MPs have voted in favour of further work on the Integrated Rail Plan, which involves cutting the eastern leg of HS2 back to East Midlands Parkway and shortening a new high speed line running west to east in the north. The Midland Main Line is to be electrified in full, the East Coast Main Line upgraded and the Transpennine Main Line will also provide an electrified through route from Liverpool to York and beyond. 

Even so, the Plan was bitterly criticised in the north of England, but transport secretary Grant Shapps has defended the £96 billion-worth of proposals by saying that they will ‘rebalance our economic geography’.

Last night, Labour used one of its 20 Opposition Day debates to call for the government to ‘deliver, in full, the infrastructure that was promised to the North at the last election, including Northern Powerhouse Rail as well as the new high-speed line beyond Nottingham’.

Labour shadow transport secretary Louise Haigh told MPs: ‘No fewer than 60 times, the Conservative Government committed to deliver Northern Powerhouse Rail in full. Conservative Members stood on a manifesto to deliver it—and the eastern leg of HS2—in three consecutive elections. Just two months ago, at the Conservative party conference, the Prime Minister said it all again. I imagine that Conservative Members are feeling pretty ashamed of their Government today.’

Conservative MPs did not agree. Transport secretary Grant Shapps said: ‘Our reforming vision marks a new era of investment and growth. The integrated rail plan starts to provide benefits to passengers and communities quickly, rather than leaving it for two decades as previously planned.’

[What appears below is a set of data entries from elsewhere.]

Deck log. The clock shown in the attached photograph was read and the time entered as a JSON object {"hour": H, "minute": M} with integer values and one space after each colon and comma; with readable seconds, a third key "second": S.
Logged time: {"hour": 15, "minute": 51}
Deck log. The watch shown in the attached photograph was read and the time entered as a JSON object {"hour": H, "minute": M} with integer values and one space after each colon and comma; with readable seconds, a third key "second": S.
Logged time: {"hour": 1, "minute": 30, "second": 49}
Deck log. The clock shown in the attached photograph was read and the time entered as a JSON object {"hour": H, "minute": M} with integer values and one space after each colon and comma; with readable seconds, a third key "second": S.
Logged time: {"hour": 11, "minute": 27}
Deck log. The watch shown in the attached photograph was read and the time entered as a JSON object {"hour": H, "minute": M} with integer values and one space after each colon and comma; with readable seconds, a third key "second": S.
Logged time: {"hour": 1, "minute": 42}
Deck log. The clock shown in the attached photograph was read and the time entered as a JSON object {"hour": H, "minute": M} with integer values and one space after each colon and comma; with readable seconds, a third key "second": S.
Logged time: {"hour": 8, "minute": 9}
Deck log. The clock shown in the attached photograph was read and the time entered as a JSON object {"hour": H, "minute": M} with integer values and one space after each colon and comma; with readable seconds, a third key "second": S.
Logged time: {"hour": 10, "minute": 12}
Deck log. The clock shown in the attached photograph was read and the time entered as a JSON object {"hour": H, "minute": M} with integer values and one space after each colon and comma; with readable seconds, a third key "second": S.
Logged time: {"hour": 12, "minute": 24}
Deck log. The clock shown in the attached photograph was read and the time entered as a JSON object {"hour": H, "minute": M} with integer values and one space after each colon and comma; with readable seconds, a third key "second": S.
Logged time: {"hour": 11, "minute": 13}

Tory Paul Maynard, who is a former transport minister, added: ‘The integrated rail plan does not contain everything I might wish and, like my hon. Friend the Member for Harrogate and Knaresborough, I would rather see phase 2b, the eastern leg, go ahead. I would rather see Bradford served much better than it will be, but that does not make the integrated rail plan an incoherent and unrealistic package. … The nature of building railways is that we cannot predict how easy it will be. Plans will change and details will alter, but at least we now have a baseline for what can be delivered …’

In the non-binding vote at the end of the debate, the motion was supported by 139 opposition votes to nil. It was resolved: ‘That this House recognises the importance of rail investment to the UK economy … regrets the Government’s decision not to deliver new high speed investment, Northern Powerhouse Rail in full … calls on the Government to deliver the new northern rail investment promised by the Prime Minister in full; and further calls on the Secretary of State for Transport to update the House in person before January 2022 on his Department’s benefit cost ratio analysis for the revised HS2 line.’